==== ENTRIES SUPPLIED ====

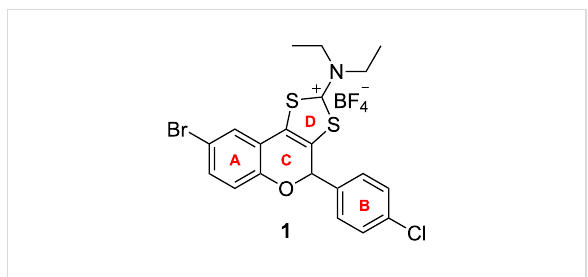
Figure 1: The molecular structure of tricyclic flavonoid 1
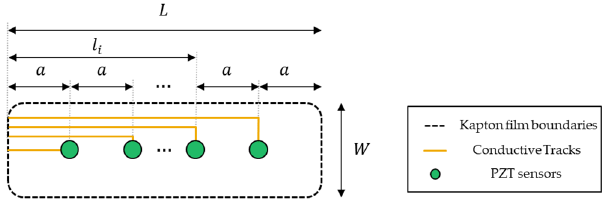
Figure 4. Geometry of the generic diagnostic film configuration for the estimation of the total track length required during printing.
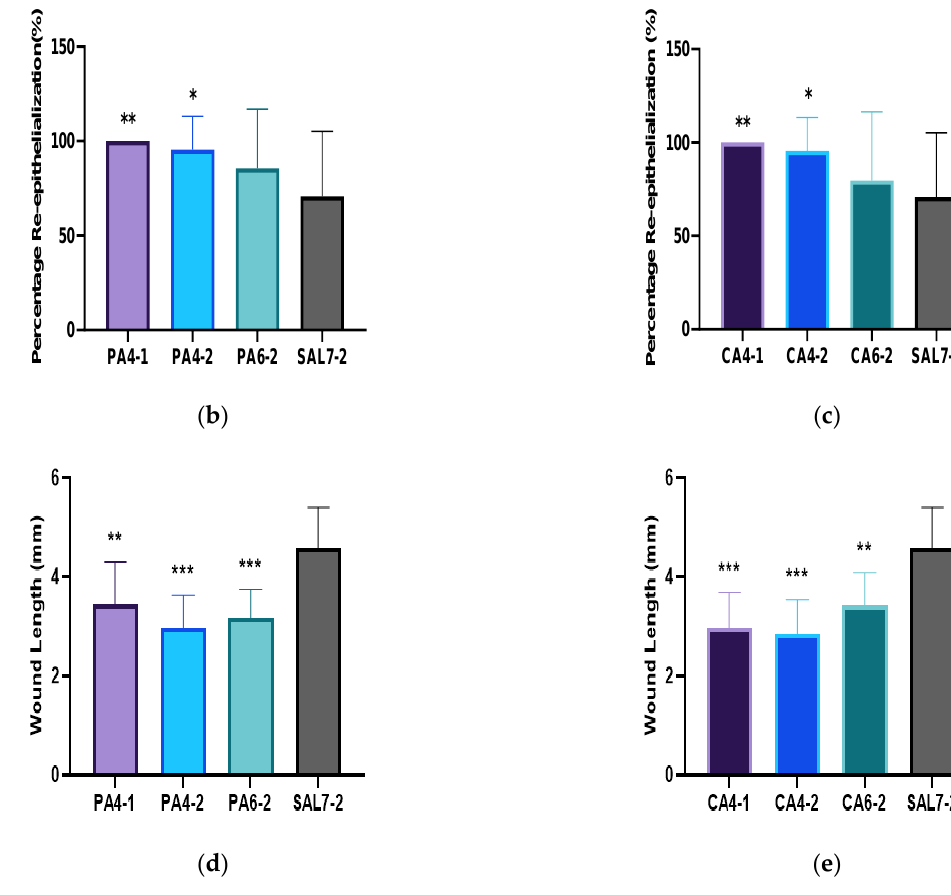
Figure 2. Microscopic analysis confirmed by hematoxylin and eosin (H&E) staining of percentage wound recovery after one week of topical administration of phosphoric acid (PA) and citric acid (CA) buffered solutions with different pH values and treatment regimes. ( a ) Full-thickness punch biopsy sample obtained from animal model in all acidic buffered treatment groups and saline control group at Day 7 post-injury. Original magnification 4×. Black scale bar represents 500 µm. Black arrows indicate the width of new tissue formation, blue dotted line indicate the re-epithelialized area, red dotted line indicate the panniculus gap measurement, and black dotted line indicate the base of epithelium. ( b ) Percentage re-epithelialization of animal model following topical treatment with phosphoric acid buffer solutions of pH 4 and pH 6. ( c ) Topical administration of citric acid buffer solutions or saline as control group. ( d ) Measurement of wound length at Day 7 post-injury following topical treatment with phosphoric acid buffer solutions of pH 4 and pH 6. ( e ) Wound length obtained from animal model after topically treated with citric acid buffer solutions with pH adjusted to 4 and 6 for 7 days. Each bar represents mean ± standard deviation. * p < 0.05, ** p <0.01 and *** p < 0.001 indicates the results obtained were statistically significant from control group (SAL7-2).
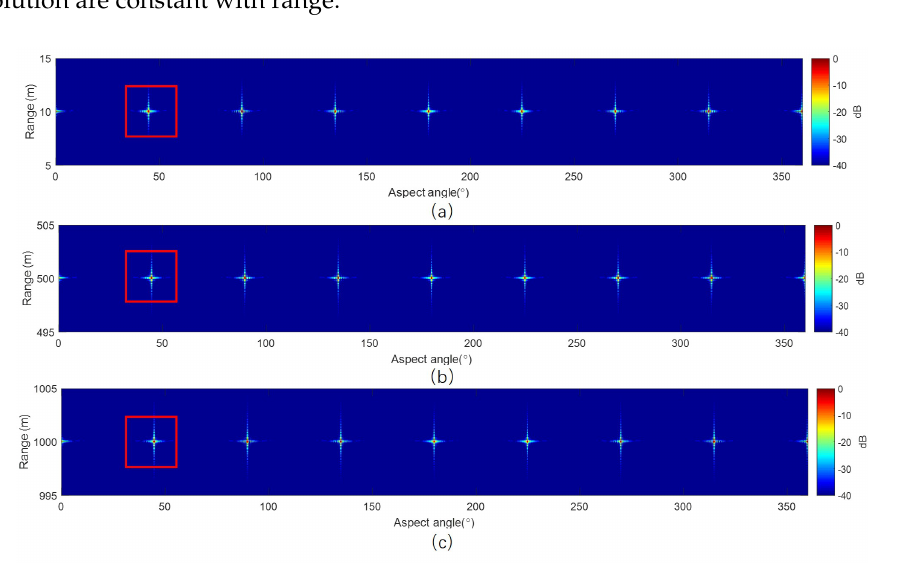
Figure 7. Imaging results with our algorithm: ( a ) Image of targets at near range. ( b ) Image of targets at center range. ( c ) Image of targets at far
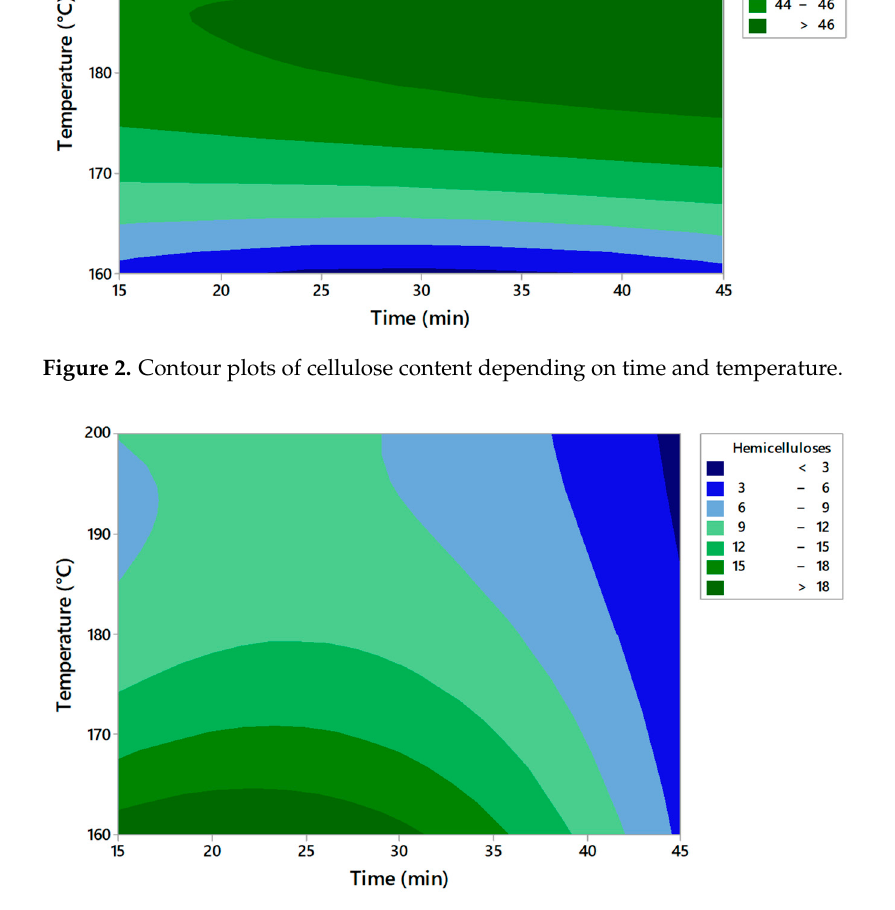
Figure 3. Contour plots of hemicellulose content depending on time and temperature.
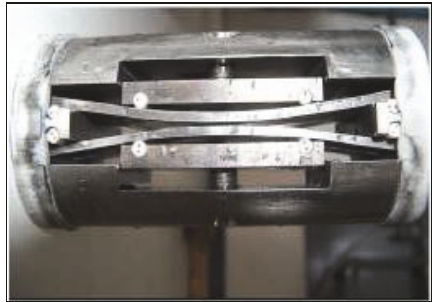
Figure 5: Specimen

====
==== ENTRIES SUPPLIED ====

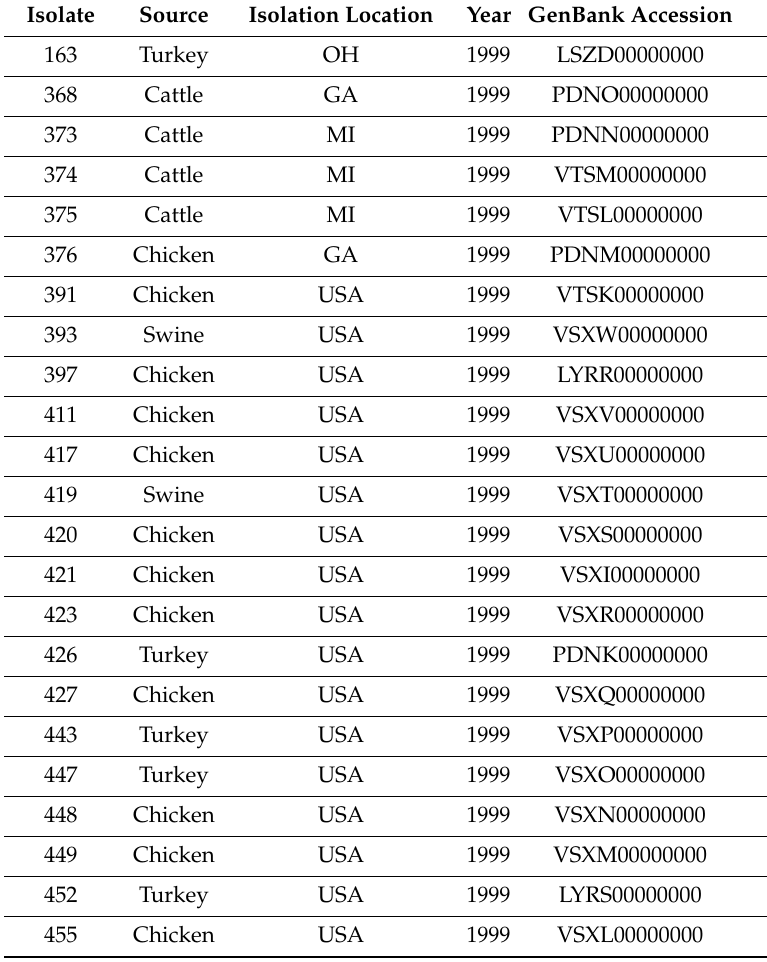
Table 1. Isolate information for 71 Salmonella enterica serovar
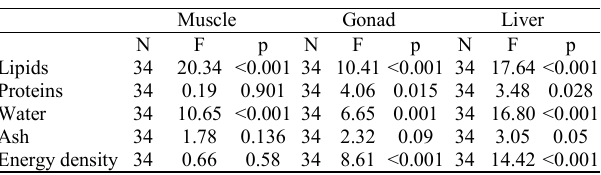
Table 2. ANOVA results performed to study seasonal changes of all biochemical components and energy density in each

====

PROBLEM DESCRIPTION:
All lines in the entries above that include "Figure" should be found and copied.

EXERCISE RESPONSE:
Figure 1: The molecular structure of tricyclic flavonoid 1
Figure 4. Geometry of the generic diagnostic film configuration for the estimation of the total track length required during printing.
Figure 2. Microscopic analysis confirmed by hematoxylin and eosin (H&E) staining of percentage wound recovery after one week of topical administration of phosphoric acid (PA) and citric acid (CA) buffered solutions with different pH values and treatment regimes. ( a ) Full-thickness punch biopsy sample obtained from animal model in all acidic buffered treatment groups and saline control group at Day 7 post-injury. Original magnification 4×. Black scale bar represents 500 µm. Black arrows indicate the width of new tissue formation, blue dotted line indicate the re-epithelialized area, red dotted line indicate the panniculus gap measurement, and black dotted line indicate the base of epithelium. ( b ) Percentage re-epithelialization of animal model following topical treatment with phosphoric acid buffer solutions of pH 4 and pH 6. ( c ) Topical administration of citric acid buffer solutions or saline as control group. ( d ) Measurement of wound length at Day 7 post-injury following topical treatment with phosphoric acid buffer solutions of pH 4 and pH 6. ( e ) Wound length obtained from animal model after topically treated with citric acid buffer solutions with pH adjusted to 4 and 6 for 7 days. Each bar represents mean ± standard deviation. * p < 0.05, ** p <0.01 and *** p < 0.001 indicates the results obtained were statistically significant from control group (SAL7-2).
Figure 7. Imaging results with our algorithm: ( a ) Image of targets at near range. ( b ) Image of targets at center range. ( c ) Image of targets at far
Figure 3. Contour plots of hemicellulose content depending on time and temperature.
Figure 5: Specimen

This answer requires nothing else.